Investment income is also considered taxable. This includes income from the sale of investments; you pay capital gains on this income. You also pay taxes on income from interest earned on deposits, as well as from dividends paid out. Gains on collectibles sold (which includes physical metals) are also reported as taxable income.
You are also supposed to report and pay taxes on income from royalties. This includes royalties from copyrights, patents, and properties that produce mineral, oil and gas. Realize, too, that you pay taxes on bartering income. You will need to figure your gain for what you received in barter, although you can offset the income with the bartering services or items you provided.
There are a few income sources that aren’t taxable, here are some of them:
• Some disability insurance payments: While payments from a policy paid for by your employer are taxable, you don’t have to pay taxes on payments when you receive them from a plan that you pay for with after-tax dollars.
• Gift receipt: You don’t have to pay income taxes when you receive a gift.
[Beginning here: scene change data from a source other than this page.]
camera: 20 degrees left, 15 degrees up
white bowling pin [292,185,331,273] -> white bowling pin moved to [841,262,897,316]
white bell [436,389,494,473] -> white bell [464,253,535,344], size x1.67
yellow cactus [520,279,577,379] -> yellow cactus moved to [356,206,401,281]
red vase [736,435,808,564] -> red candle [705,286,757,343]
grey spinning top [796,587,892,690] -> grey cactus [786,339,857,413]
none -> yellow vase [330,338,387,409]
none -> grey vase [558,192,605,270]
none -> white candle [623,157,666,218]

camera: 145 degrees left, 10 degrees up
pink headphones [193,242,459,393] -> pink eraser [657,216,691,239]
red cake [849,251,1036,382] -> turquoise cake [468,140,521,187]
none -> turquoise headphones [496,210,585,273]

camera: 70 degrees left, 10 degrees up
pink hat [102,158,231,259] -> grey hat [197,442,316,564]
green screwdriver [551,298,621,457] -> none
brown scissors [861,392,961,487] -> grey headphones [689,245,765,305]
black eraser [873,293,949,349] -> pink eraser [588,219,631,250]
Taxes on gifts are paid by the giver – although the giver doesn’t have to pay taxes until the gift exceeds the exemption amount. Understand, though, that a prize isn’t a gift, and you pay taxes when you win a prize.
• Life insurance payout: You don’t pay taxes when you are the beneficiary of a life insurance policy.
• Municipal bond interest: When you invest in municipal bonds, they are most often tax-free at the federal level – and even usually at the state level (if you live in the state of issuance).
As the tax deadline approaches, you might begin to ask yourself, “Do I really need to submit my tax return this year?”
There are many determining factors that enter into the equation when making the decision about filing a tax return. Such items as filing status, income level, age, and whether or not someone claims you as a dependent play an important role in filing taxes.
Minimums to File
A good rule of thumb to follow when approaching the task of filing taxes is this: When in doubt, go ahead and file.
An important fact to know is that dependents are not always exempt from filing income tax returns. If you happen to be under 65 years old and another person is claiming you as a dependent on their individual tax return, you must also file your own tax return if you have $950 in unearned income or $5,950 of earned income. Unearned income includes taxable interest and dividends. Earned income includes wages, tips, self-employment, taxable scholarship and fellowship grants.
The situations that follow require you to submit a tax return no matter what your income happens to be.
If you are receiving distributions from a Health Savings Account or a Medical Savings Account.
If you owe Social Security and Medicare taxes on unreported income from tips.
Alternative Minimum Tax – if this tax is owed, you must submit a return.
Retirement Plan and Health Savings Account – if you owe additional taxes on either of these accounts, you must file a return.
Self-Employment – you have to file if you have earned more than $400 (net).
Not Required, But You Should File to Get a Refund
Yes, there are people who do not meet the minimum requirements, but still find a reason to file. Sound odd? Take a look at some of the circumstances that might give you the rationale to file your tax return…despite not being required to do so.
If federal taxes were taken out of your paycheck, you can only get a tax refund if you file an income tax return.
If you happen to qualify for the Earned Income Tax Credit, you must file a return to get your refund.
You must file a return to receive the Additional Child Tax Credit, if you have children (obviously).
If you adopted a child in the previous year, you need to file a return to receive the Adoption Tax Credit.
Remember, when in doubt, go ahead and file a tax return.